Alexia Fast plays Grace, a virginal, sweet, repressed girl who may or may not be in the possession of a demon. At first, her induction into college is trouble free, but what with hallucinations of death, feinting spells, nightmares and an inability to truly ‘fit in’ (despite her best efforts), she is soon taken back to her home, and her puritanical, purse-lipped grandmother who has long since been her Guardian. Poor Grace is barked at, shouted at, talked down to, bullied and ordered around against her will, before the inner evil she carries is let out in a climactic finale which exposes the reasons for the demon’s mission of retribution.

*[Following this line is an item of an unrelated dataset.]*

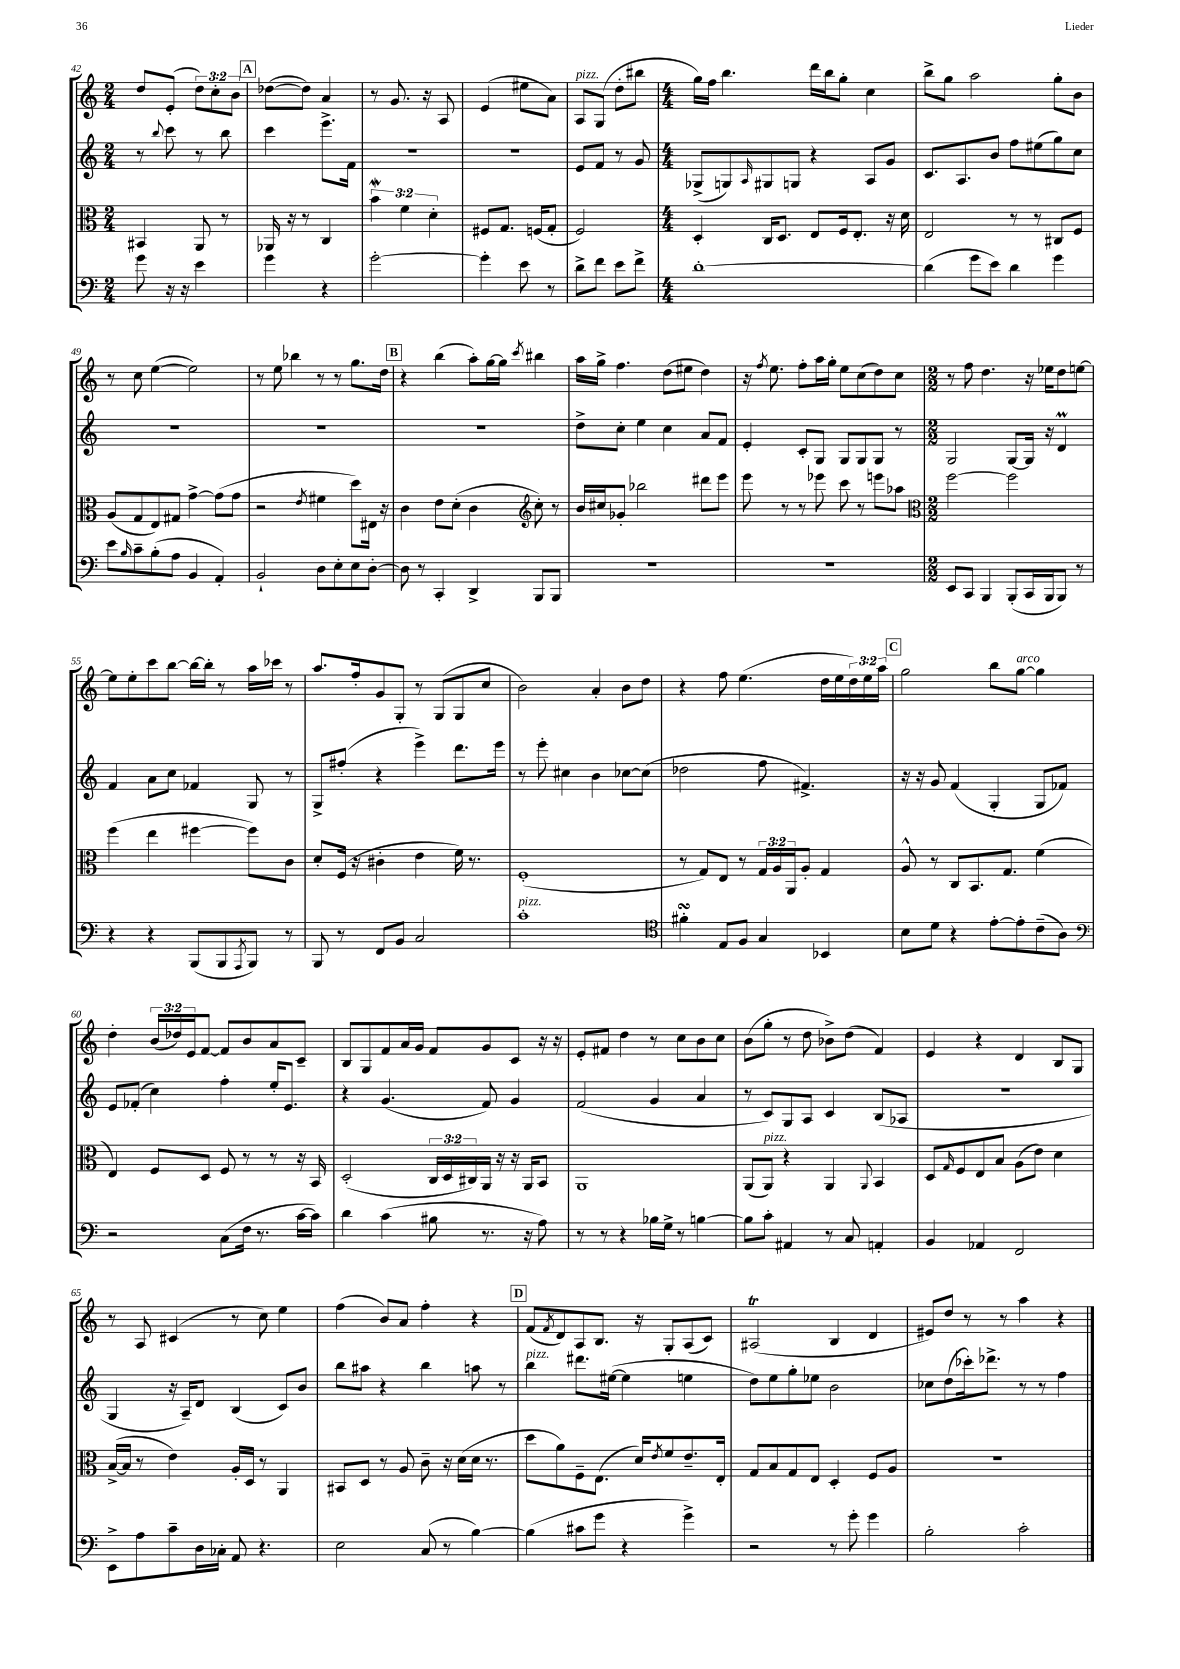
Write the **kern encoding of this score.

What sets this apart from virtually every other horror film I’ve seen is that everything is seen from Grace’s point-of-view: we are her eyes, we see first-hand how she is treated, we feel her pain. At first, this threatens to be a clumsy way of story-telling (the only times we actually see Grace is in her reflection in mirrors, the rest of Fast’s performance – apart from vocal – is the nervous ringing of her hands and fiddling with her dress to demonstrate unease), but very soon, we have become used to this painstakingly achieved way of telling a solid possession story.

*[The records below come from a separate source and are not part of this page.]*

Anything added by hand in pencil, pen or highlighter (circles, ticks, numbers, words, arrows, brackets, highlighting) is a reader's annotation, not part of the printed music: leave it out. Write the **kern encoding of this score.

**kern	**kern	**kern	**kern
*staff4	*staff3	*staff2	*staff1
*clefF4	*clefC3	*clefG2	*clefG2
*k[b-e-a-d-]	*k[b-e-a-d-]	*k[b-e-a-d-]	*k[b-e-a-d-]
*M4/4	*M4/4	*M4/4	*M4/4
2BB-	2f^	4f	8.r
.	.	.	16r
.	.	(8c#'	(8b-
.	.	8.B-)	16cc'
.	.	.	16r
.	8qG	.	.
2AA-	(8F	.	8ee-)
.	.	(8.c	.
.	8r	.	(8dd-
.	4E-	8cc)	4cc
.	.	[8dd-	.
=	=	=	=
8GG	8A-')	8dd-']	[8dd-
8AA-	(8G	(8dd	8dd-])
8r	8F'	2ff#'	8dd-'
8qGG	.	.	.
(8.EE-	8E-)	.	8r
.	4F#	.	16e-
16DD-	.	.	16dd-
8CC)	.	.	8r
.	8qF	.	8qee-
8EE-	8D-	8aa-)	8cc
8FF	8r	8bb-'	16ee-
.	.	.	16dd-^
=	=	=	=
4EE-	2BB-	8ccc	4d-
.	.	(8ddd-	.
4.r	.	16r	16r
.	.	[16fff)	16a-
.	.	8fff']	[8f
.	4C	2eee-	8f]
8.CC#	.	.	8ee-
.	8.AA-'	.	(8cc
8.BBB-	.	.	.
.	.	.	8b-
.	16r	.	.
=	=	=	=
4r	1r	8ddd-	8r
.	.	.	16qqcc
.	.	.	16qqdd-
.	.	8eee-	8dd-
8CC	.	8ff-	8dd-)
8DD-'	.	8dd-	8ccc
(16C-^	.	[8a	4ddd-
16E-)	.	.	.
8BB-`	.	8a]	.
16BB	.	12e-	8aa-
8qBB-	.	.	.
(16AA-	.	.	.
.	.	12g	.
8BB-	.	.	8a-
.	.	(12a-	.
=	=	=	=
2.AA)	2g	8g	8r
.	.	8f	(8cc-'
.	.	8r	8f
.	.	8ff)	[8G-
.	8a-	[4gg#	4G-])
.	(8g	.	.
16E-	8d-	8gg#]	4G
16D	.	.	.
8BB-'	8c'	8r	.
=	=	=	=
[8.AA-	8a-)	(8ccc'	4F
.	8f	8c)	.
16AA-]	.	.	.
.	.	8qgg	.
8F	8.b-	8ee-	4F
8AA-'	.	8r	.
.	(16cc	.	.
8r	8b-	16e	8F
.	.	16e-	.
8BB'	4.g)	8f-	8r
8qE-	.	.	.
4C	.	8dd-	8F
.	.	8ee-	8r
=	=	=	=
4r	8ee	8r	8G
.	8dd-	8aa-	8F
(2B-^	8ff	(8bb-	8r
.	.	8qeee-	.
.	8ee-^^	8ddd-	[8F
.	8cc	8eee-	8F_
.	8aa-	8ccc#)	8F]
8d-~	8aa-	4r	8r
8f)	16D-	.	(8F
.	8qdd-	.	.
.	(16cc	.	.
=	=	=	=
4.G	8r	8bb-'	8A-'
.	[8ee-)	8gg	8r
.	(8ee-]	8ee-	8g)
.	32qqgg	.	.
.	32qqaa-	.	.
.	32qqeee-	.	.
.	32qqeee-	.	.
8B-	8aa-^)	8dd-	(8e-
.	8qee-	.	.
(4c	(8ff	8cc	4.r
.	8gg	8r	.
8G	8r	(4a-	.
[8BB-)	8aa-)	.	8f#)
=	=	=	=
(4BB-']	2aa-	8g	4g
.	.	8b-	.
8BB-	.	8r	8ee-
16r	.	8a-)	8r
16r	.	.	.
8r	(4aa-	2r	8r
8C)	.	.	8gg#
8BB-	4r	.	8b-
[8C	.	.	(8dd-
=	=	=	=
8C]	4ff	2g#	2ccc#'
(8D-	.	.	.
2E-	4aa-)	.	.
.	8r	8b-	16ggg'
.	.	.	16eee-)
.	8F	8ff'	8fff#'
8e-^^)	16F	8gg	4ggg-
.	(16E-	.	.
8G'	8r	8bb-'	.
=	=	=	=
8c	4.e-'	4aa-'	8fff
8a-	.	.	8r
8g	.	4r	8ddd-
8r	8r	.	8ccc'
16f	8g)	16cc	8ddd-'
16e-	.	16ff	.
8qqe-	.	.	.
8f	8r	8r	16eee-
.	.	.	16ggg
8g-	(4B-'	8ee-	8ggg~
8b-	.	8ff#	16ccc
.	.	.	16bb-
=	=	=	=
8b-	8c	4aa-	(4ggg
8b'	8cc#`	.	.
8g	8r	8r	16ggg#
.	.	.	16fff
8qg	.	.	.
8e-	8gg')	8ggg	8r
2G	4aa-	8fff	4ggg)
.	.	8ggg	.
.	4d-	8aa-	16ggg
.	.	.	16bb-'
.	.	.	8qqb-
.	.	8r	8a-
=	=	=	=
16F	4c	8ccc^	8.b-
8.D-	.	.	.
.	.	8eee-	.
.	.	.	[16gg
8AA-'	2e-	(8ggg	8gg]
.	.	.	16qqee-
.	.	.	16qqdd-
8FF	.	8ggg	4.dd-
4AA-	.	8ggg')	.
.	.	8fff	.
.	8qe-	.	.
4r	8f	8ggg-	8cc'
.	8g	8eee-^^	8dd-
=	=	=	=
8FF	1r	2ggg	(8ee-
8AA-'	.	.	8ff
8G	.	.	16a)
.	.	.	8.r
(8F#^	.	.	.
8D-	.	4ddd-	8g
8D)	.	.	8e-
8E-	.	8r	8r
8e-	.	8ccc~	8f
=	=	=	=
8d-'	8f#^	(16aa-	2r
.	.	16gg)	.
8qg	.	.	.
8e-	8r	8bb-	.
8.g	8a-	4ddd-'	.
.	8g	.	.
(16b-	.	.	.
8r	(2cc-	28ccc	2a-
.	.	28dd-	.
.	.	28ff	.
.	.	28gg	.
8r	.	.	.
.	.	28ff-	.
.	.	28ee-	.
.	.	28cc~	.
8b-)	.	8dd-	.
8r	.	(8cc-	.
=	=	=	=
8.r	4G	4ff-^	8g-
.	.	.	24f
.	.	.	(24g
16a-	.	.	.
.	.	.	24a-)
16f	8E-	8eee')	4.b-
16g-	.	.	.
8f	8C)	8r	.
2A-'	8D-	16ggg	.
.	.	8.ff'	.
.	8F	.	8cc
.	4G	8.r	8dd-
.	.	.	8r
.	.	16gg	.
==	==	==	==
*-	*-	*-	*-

The cast are great. Apart from the excellent Fast, there is Lin Shaye as the shrew of a Grandmother (herself an outcast from her fellow church-goers) and Alan Dale as Father John, the man ultimately responsible for all that is happening. His drowning in holy water is too mild a punishment for him.
The exorcism at the end, where effects come to the fore, still being shown from Grace’s POV, nearly lapsea into cartoon CGI, but manages to avoid that before an ‘Exorcist (1973)’-style denouement.